We are not in favor of door labels that use variations of male and female icons like the half man/half women symbol. Although well intentioned, these ultimately reinforce the gender binary: rather than representing gender as a spectrum, these hybridized versions of traditional male and female symbols perpetuate the problematic but still widely held notion that trans and gender non-conforming people are merely variations of a cisgendered norm. In a similar vein, Stalled! also has reservations about graphics that employs words like “gender-neutral” and “all-gender.” They legitimize the implicit message that the complexity of human identity can be categorized to the reductive category of gender. In place of the word “all-gender,” Stalled! endorses signage using the word “inclusive,” a term which better expresses our ambition to expand the purview of those whose needs are accounted for in public restrooms. Rather than focus on gender alone, restrooms are one example of the imperative to create accessible public spaces that accommodate a spectrum of people of different ages, races, religions and disabilities.

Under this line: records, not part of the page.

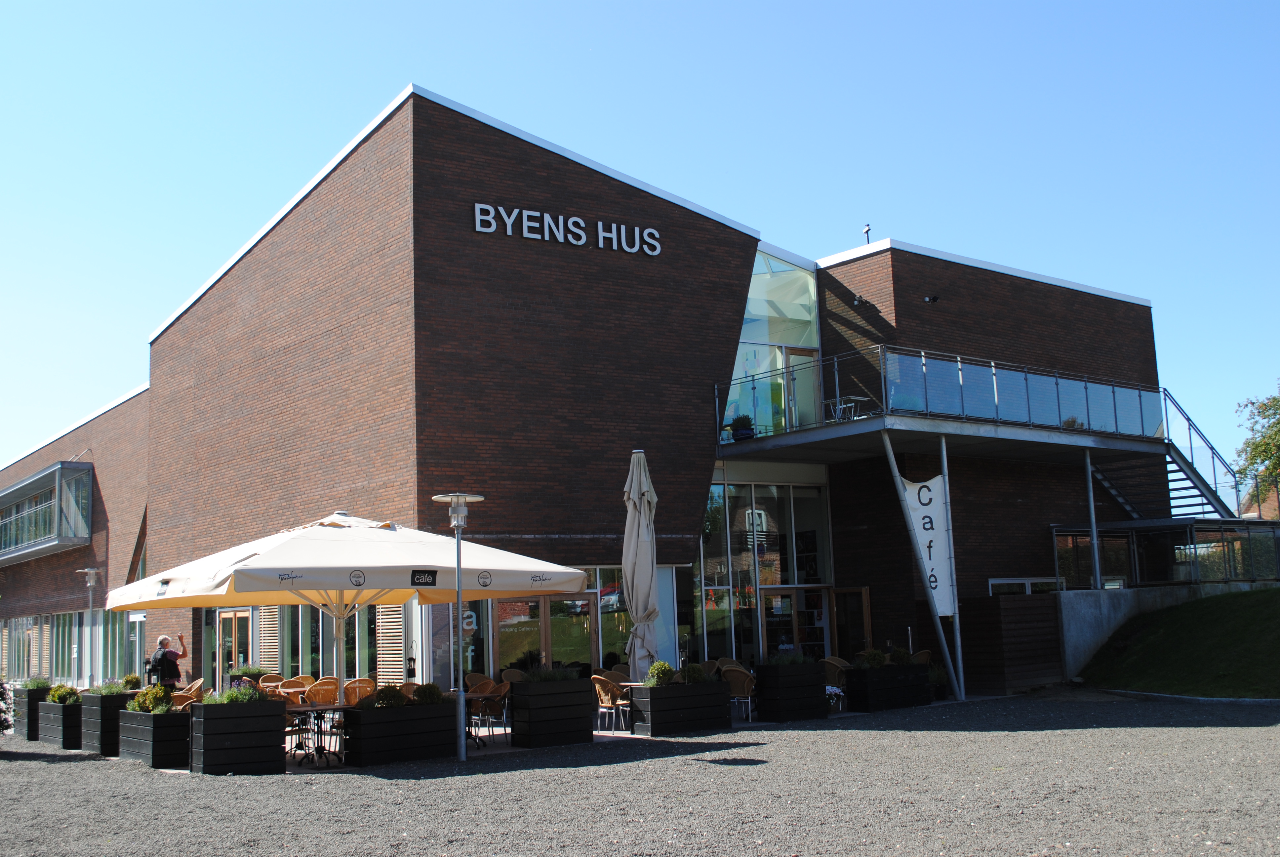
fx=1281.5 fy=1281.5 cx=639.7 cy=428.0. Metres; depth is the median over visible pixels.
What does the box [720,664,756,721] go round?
wicker chair
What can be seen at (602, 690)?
wicker chair
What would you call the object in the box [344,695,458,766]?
planter box
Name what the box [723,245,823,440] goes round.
glass window
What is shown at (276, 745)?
planter box
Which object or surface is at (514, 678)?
wicker chair
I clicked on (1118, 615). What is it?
concrete wall
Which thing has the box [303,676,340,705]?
chair
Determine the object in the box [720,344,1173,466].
balcony
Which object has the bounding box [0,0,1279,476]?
sky
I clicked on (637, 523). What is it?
closed umbrella
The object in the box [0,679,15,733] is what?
flowering shrub
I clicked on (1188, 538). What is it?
glass enclosure
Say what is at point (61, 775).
gravel ground
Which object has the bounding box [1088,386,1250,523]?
staircase
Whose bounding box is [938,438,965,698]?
pole
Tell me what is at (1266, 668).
slope
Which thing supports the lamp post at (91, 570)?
on the ground
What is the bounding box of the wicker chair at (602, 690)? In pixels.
[592,675,631,734]
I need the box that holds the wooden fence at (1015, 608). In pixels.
[960,592,1065,693]
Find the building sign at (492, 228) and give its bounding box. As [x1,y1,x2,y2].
[472,201,663,257]
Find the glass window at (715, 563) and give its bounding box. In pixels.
[693,476,830,662]
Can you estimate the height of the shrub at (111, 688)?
0.369 m
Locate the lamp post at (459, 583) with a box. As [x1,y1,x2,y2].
[433,496,484,760]
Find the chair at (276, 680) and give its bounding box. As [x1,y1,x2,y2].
[256,672,287,692]
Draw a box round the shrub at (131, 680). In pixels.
[121,673,142,689]
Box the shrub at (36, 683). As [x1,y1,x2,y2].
[21,675,52,689]
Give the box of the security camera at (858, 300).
[851,294,870,309]
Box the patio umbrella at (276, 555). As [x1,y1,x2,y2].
[98,509,593,704]
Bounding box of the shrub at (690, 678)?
[677,662,704,684]
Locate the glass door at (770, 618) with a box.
[760,584,830,660]
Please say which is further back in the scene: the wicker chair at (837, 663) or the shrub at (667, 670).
the wicker chair at (837, 663)
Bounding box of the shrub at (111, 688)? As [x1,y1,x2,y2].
[89,678,132,694]
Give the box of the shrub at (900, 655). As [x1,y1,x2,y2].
[887,646,914,665]
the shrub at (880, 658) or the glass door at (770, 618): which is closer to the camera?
the shrub at (880, 658)
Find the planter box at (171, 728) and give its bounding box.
[117,704,194,769]
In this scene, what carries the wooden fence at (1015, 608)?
on the gravel ground at (61, 775)
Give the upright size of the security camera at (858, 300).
0.265 m
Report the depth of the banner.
21.27 m
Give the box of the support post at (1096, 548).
[1083,451,1102,592]
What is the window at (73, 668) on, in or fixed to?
in the brick building at (457, 138)
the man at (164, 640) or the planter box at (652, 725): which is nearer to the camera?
the planter box at (652, 725)
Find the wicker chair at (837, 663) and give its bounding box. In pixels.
[821,656,848,692]
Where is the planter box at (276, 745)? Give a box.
[188,696,286,774]
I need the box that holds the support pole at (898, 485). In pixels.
[880,429,966,699]
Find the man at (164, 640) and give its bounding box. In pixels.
[148,631,188,691]
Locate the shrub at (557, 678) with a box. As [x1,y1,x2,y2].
[523,664,578,682]
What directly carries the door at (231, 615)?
in the brick building at (457, 138)
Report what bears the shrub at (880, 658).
in the planter box at (918, 695)
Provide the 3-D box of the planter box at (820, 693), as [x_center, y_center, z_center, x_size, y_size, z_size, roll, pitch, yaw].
[2.229,3.899,19.097,1.105,0.868,0.856,4,-10,-36]
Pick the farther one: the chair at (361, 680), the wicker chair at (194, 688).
the wicker chair at (194, 688)
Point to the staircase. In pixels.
(1113, 490)
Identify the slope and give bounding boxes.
[1080,587,1279,698]
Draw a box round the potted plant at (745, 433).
[730,414,755,440]
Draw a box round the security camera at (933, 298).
[922,294,940,303]
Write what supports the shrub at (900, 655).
in the planter box at (918, 695)
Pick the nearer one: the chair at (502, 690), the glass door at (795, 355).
the chair at (502, 690)
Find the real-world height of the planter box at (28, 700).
0.862 m
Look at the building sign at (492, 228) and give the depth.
20.83 m
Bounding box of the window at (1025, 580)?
[988,576,1063,595]
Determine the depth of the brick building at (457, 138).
23.32 m
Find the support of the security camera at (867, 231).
on the brick building at (457, 138)
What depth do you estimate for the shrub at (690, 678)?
17.37 m
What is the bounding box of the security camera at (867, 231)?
[861,223,872,243]
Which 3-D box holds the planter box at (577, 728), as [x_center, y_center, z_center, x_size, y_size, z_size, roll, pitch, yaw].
[-1.095,3.561,16.250,1.048,0.865,0.759,4,-10,-36]
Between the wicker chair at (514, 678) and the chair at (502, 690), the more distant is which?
the wicker chair at (514, 678)
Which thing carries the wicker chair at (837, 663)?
on the gravel ground at (61, 775)
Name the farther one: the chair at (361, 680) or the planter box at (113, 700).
the planter box at (113, 700)
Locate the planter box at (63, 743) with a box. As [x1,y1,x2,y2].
[34,696,84,748]
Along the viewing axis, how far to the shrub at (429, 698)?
14.78 m
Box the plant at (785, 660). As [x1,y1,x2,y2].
[767,649,812,665]
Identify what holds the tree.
on the ground
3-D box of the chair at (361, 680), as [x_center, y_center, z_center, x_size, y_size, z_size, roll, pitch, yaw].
[-3.540,3.596,16.167,0.550,0.874,0.568,4,-10,-36]
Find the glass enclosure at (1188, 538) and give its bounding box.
[1050,519,1279,588]
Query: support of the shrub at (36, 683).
in the planter box at (28, 700)
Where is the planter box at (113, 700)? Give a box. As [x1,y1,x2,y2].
[77,689,138,755]
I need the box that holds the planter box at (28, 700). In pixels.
[11,683,54,739]
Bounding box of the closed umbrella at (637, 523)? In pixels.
[620,450,663,681]
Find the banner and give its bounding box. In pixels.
[896,473,953,615]
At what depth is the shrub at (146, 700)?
15.70 m
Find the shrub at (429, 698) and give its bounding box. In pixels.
[413,682,444,704]
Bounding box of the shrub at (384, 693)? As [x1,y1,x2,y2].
[367,683,408,708]
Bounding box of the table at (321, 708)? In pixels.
[283,701,351,767]
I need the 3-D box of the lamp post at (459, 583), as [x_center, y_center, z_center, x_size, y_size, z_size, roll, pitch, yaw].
[-2.130,2.314,15.083,0.668,2.954,0.666,4,-10,-36]
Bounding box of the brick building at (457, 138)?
[1,83,1185,709]
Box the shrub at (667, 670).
[645,660,675,685]
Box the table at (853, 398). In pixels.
[824,395,875,421]
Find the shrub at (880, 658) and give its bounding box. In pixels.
[859,647,888,667]
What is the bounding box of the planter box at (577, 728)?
[508,674,596,747]
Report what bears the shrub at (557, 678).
in the planter box at (577, 728)
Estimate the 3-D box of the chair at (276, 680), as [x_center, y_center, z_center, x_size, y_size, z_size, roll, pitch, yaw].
[-5.222,3.948,18.259,0.561,0.870,0.578,4,-10,-36]
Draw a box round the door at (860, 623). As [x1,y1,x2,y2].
[831,586,871,661]
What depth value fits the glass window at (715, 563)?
24.00 m
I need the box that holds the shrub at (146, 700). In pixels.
[128,683,175,713]
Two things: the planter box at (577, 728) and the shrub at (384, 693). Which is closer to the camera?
the shrub at (384, 693)
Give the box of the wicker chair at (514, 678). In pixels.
[500,666,527,683]
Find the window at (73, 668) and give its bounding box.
[0,609,138,685]
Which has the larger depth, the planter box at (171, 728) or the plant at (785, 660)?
the plant at (785, 660)
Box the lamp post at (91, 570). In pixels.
[77,566,104,686]
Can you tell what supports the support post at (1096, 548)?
attached to the concrete wall
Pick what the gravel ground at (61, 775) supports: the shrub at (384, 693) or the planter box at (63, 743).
the planter box at (63, 743)
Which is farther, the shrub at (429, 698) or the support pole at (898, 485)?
the support pole at (898, 485)
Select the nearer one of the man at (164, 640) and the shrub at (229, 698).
the shrub at (229, 698)
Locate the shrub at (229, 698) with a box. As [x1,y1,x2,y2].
[204,683,260,703]
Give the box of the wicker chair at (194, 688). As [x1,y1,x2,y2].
[171,678,203,706]
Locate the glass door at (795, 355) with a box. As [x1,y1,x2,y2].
[786,346,818,426]
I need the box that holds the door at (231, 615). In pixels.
[216,607,252,686]
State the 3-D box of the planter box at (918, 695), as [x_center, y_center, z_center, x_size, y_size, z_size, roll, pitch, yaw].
[3.976,4.138,20.621,1.561,0.746,0.715,4,-10,-36]
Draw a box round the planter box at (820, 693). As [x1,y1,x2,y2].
[752,660,829,721]
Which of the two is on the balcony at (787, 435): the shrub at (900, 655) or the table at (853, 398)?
the table at (853, 398)
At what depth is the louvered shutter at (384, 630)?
19.96 m
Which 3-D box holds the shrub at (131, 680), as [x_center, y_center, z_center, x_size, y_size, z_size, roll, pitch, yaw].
[-7.555,3.810,18.991,0.431,0.381,0.438,4,-10,-36]
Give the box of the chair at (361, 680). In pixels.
[343,676,375,705]
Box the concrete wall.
[1057,580,1279,683]
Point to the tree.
(1256, 448)
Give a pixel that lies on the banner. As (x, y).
(925, 538)
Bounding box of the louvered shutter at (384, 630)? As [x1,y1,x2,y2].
[375,603,404,682]
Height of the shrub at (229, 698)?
0.341 m
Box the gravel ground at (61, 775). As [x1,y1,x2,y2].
[0,688,1279,856]
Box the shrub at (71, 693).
[46,682,79,703]
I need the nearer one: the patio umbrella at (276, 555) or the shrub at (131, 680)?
the patio umbrella at (276, 555)
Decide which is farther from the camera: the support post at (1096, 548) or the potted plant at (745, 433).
the support post at (1096, 548)
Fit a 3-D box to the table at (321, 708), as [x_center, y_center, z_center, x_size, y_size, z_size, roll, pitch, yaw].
[-3.732,3.544,14.804,0.965,0.683,0.961,4,-10,-36]
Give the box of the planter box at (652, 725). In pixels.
[628,676,732,735]
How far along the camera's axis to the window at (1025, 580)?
25.35 m
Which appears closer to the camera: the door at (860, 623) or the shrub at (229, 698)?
the shrub at (229, 698)
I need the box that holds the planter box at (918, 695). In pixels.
[844,661,931,711]
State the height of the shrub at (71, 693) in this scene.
0.375 m
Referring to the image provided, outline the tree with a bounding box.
[1235,381,1279,507]
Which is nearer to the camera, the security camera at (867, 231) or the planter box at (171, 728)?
the planter box at (171, 728)
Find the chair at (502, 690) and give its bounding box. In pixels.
[466,679,510,744]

Bathroom signs using words poses the additional challenge of language. English language wayfinding labels exclude the many non-English speakers who use public buildings, reinforcing the impression conveyed by the current isolationist administration that the United States is no longer welcoming to outsiders . Multilingual labels are an option: but they require us to choose and to privilege some nationalities over others, and they risk becoming a graphic design nightmare due to the large size needed to make room for additional lines of text. Stalled! is in favor of supplementing, or in some cases eliminating, words entirely as a way of avoiding this dilemma. Instead we recommend signage that represent the activities that everyone, regardless of gender, performs in bathrooms, by labeling restrooms with icons that represent the fixtures –sinks, toilets and changing stations—that users will find there.